In Phase II trials, an olaparib capsule dose that inhibits PARP (100 mg bd) was clinically inferior to the MTD (400 mg bd). Using an in vivo model, we investigated this discrepancy and the effect of dose and schedule on tumour progression.

Methods

PK, PD and antitumour activity were assessed using olaparib (100, 50, 25, 10, 2.5 mg/kg qd) in a breast cancer patient-derived xenograft (PDX) with mutated BRCA2 and TP53. We studied the relationship between PARP1 inhibition and DNA single-strand breaks (SSBs) by creating a mathematical model. We also compared PK/PD model parameters with free minimum olaparib steady-state plasma concentration (Cmin,ss) in seven Phase I–III clinical studies.

Results

Only 100 and 50 mg/kg olaparib doses caused tumour regression, yet all but the lowest led to acute PAR inhibition. The differentiating factor was time over PAR IC95; simulations using the mathematical model at steady state predicted a threshold where >95% reduction in PAR caused >20-fold increase in DNA SSBs. Overlaying clinical data, we saw that 400 mg bd capsule and 300 mg bd tablet doses provide continuous PAR inhibition (Cmin,ss>IC95 upper confidence level); 100 mg bd capsule does not. Dosing schedule assessment showed PDX regression with continuous 100 mg/kg olaparib (0/10 tumours progressed by day 100). By contrast, continuous dosing at 50 mg/kg or intermittent dosing (1 wk on/1 wk off) at 100 mg/kg resulted in 2/10 and 10/10 progressions, respectively. Treatment withdrawal upon regression led to regrowth in all cases; re-challenge at continuous 100 mg/kg was effective (9/10 regressions), 50 mg/kg was not (0/10). In a maintenance setting, switching to lower or intermittent dosing resulted in tumour response more similar to that of continuous 100 mg/kg (1/10, 2/10 and 0/10 progressions, respectively).

Conclusions

Discrepancy between biologically and clinically effective olaparib doses is explained by a need for continuous >95% PAR inhibition. Both the 400 mg bd capsule and 300 mg bd tablet dose, used in the ongoing clinical programme, provide this. Dosing schedule data suggest continuous PAR inhibition is also needed for long-term responses.
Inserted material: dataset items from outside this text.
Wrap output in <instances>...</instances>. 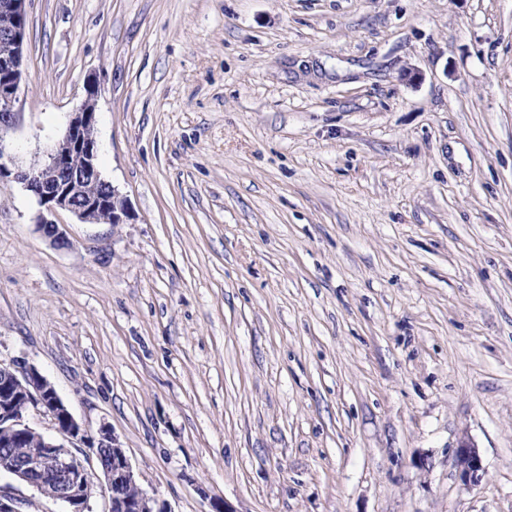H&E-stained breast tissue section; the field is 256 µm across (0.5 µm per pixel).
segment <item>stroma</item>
I'll return each mask as SVG.
<instances>
[{
  "mask_svg": "<svg viewBox=\"0 0 512 512\" xmlns=\"http://www.w3.org/2000/svg\"><path fill=\"white\" fill-rule=\"evenodd\" d=\"M91 77L134 217L0 181V359L168 512H512V0H31L23 165ZM37 229L42 237L50 243V245L58 249H66L70 246L69 239L62 224H56L45 218L40 212L37 220ZM456 467L464 485L477 484L485 476L479 452L474 444L464 441L456 448Z\"/></svg>",
  "mask_w": 512,
  "mask_h": 512,
  "instance_id": "1",
  "label": "stroma"
}]
</instances>
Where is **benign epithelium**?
I'll return each mask as SVG.
<instances>
[{
	"label": "benign epithelium",
	"mask_w": 512,
	"mask_h": 512,
	"mask_svg": "<svg viewBox=\"0 0 512 512\" xmlns=\"http://www.w3.org/2000/svg\"><path fill=\"white\" fill-rule=\"evenodd\" d=\"M29 0H0V179L22 184L39 207L49 213L65 211L83 224H101L109 214L110 224L132 219L129 204L105 180L97 165V98L94 80L86 84V97L56 134L40 165L17 163V146L11 140L19 128L15 111L23 75ZM37 229L50 245L70 246L63 225L39 215ZM33 411L51 418L53 435L33 427ZM34 441L40 450L30 455H8L3 461L12 477L37 490L51 488L50 497L63 503L67 512H91V476L75 451L90 448L104 478L109 512H167L144 490L126 451L108 426L92 432L79 423L55 386L33 364L14 358L0 359V448H17ZM461 481L477 484L485 476L479 452L464 441L455 450ZM23 502L11 487H0V512H22Z\"/></svg>",
	"instance_id": "7a95c632"
}]
</instances>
These data highlight important principles for treatment of patients with PARP inhibitor monotherapy.

Clinical trial identification

Legal entity responsible for the study

AstraZeneca

Funding

AstraZeneca

Disclosure

M. O\'Connor, E. Cadogan, A. Hughes, M. Learoyd, H. Xu, J. Li, J. Yates: Employee of AstraZeneca and owns stock with AstraZeneca. E. Leo: Employee of AstraZeneca.